Brands can leverage any 3rd party traceability solution providers like Trustrace, Retraced, and ID Factory, or build this database manually to achieve this goal. The Carbon Trail platform provides seamless integration with any of these traceability solution providers to map your end-to-end supply chain with the flexibility to edit or add new suppliers as you expand your sourcing network. Further, Carbon Trail’s platform integrates with industry-specific supply chain mapping platforms like Open Supply Hub to capture additional information about your suppliers and their facilities.

Supply chain mapping for a fashion brand

Carbon Trail: Supply chain mapping illustration of a Fashion Brand

2. Automated supplier data collection and engagement

The Higg Facility Environmental Module (FEM) was launched to streamline data exchange between fashion supply chain partners in 2012 by SAC, a non-profit group founded by fashion brands, retailers, manufacturers, and other stakeholders committed to reducing the environmental and social impacts of apparel and footwear products worldwide. Over the last decade, Higg FEM has become a widely adopted assessment tool, with 13,000+ facilities completing a self-assessment every year and 2,500+ of these facilities getting their results verified by an independent third-party organization following SAC Higg verification protocols.

Despite wide adoption and SAC’s blessings, Higg FEM has failed to become the one-stop platform for collecting facility data across all brands and retailers, resulting in an explosion of brand-specific supplier data collection templates of varying formats. We have already covered the major limitations of the Higg FEM tool and how brands can still work around these limitations and accurately measure their Scope 3 and product-specific emissions.

Carbon Trail’s supplier engagement platform is built to address these emerging industry needs, allowing brands and retailers to automate and augment their facility data collection efforts. For example: If a brand has only 40% coverage of its supply chain with Higg FEM, it can use Carbon Trail’s platform to augment supplier data collection from the remaining 60% of the supply chain.

Supplier engagement and tracking dashboard

Carbon Trail: Supplier engagement and tracking dashboard

Unlike Higg FEM, Carbon Trail’s supplier engagement platform is automated, allowing manufacturers to just upload copies of their electricity and fuel bills to exchange data with the brands. Carbon Trail’s AI/ML algorithms detect anomalies in the supplier-facility data to catch errors while uploading the bill information, making third-party audits redundant. Further, brands can customize the data collected in the survey and set up recurring surveys on a schedule they prefer.

Carbon Trail’s platform automatically extracts, validates, and processes the facility data to create facility-specific emission factors that account for changes in energy mix, energy efficiency, and other decarbonization efforts. Further, Carbon Trail’s platform can securely exchange this information with brands and retailers for their product LCAs and Scope 3 carbon accounting.

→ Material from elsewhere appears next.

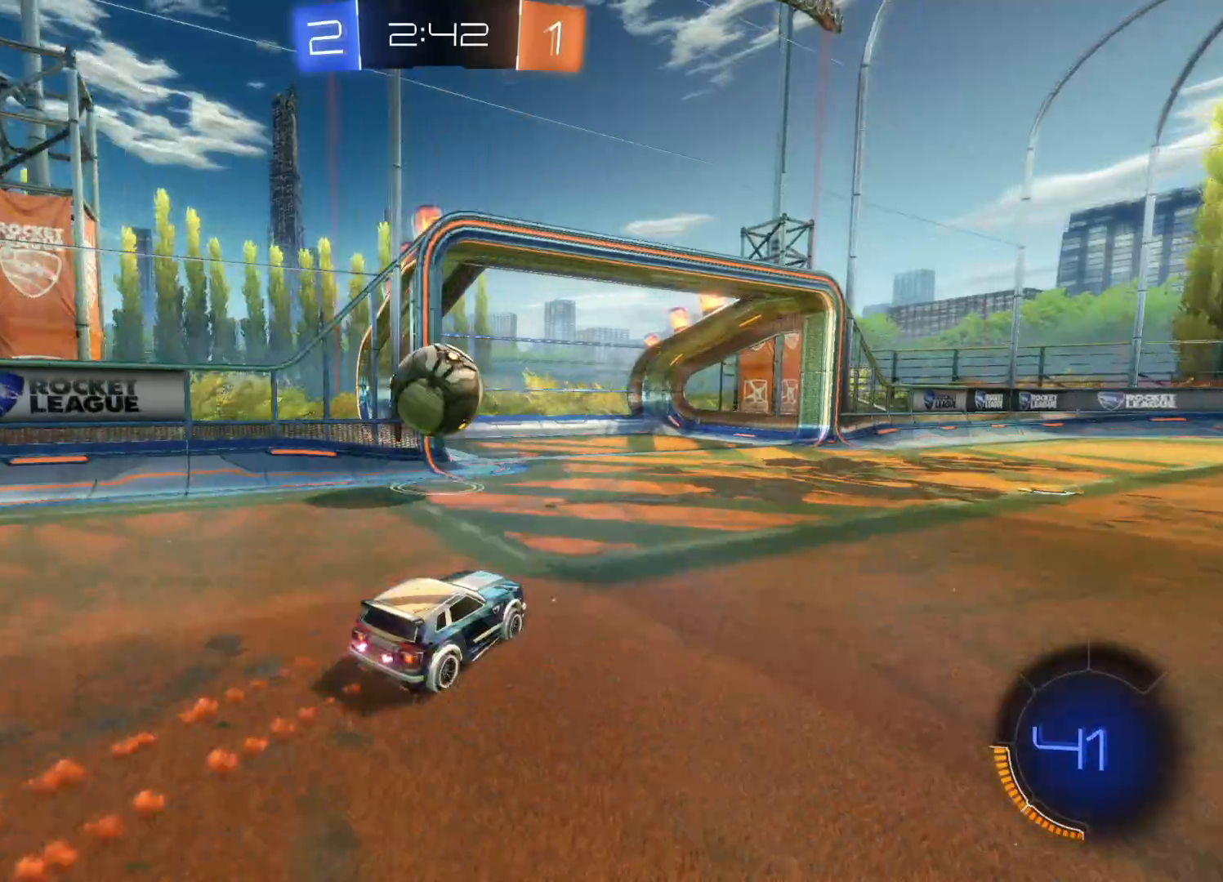
{"buttons": ["CIRCLE", "L1", "R2"], "left_stick": "up-left", "right_stick": "center", "events": [[66, "L1", "down"], [83, "left_stick", "up-left"], [100, "CROSS", "down"], [116, "CIRCLE", "down"], [233, "CROSS", "up"], [250, "CIRCLE", "up"], [316, "CIRCLE", "down"], [383, "CIRCLE", "up"], [433, "CIRCLE", "down"]]}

3. Enable supplier performance review and collaboration for decarbonization

Fashion supply chain decarbonization requires brands to build deeper supplier engagement and partnerships on innovation projects with suppliers from Tier-1 and beyond. To achieve this goal, brands need to set up routine reviews & screening of suppliers and provide inputs to accelerate their sustainability efforts.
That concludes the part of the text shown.